■ HOW TO COMPLETE THIS TASK ■
Below are the records; copy every line in them that holds the string "PRUNE".

* * *

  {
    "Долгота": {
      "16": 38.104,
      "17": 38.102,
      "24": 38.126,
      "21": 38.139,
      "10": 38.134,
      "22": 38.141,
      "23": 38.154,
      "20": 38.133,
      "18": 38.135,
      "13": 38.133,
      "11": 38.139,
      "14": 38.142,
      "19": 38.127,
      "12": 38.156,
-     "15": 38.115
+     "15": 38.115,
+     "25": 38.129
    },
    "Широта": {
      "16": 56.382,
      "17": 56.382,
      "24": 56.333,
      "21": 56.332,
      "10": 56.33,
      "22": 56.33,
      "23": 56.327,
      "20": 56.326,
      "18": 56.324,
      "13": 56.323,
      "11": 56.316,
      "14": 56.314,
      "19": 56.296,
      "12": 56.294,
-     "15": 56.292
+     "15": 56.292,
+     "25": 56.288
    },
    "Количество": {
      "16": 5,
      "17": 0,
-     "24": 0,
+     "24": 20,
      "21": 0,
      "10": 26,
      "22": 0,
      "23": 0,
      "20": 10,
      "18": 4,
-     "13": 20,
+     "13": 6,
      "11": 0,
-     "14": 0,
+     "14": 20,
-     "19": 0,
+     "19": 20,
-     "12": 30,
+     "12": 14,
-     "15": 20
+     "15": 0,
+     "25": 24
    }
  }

* * *

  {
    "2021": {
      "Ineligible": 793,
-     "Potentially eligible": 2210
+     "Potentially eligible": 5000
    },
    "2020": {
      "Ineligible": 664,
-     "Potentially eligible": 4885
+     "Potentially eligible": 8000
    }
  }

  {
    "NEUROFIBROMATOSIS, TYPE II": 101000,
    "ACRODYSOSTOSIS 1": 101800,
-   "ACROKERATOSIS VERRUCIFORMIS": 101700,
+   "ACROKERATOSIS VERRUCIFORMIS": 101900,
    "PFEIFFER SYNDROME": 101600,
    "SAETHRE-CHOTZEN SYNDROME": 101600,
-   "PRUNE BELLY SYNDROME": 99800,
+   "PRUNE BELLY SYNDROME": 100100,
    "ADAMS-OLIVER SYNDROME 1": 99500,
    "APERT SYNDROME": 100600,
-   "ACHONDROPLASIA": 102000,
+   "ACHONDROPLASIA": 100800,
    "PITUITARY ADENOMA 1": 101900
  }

* * *

■ REPLY ■
-   "PRUNE BELLY SYNDROME": 99800,
+   "PRUNE BELLY SYNDROME": 100100,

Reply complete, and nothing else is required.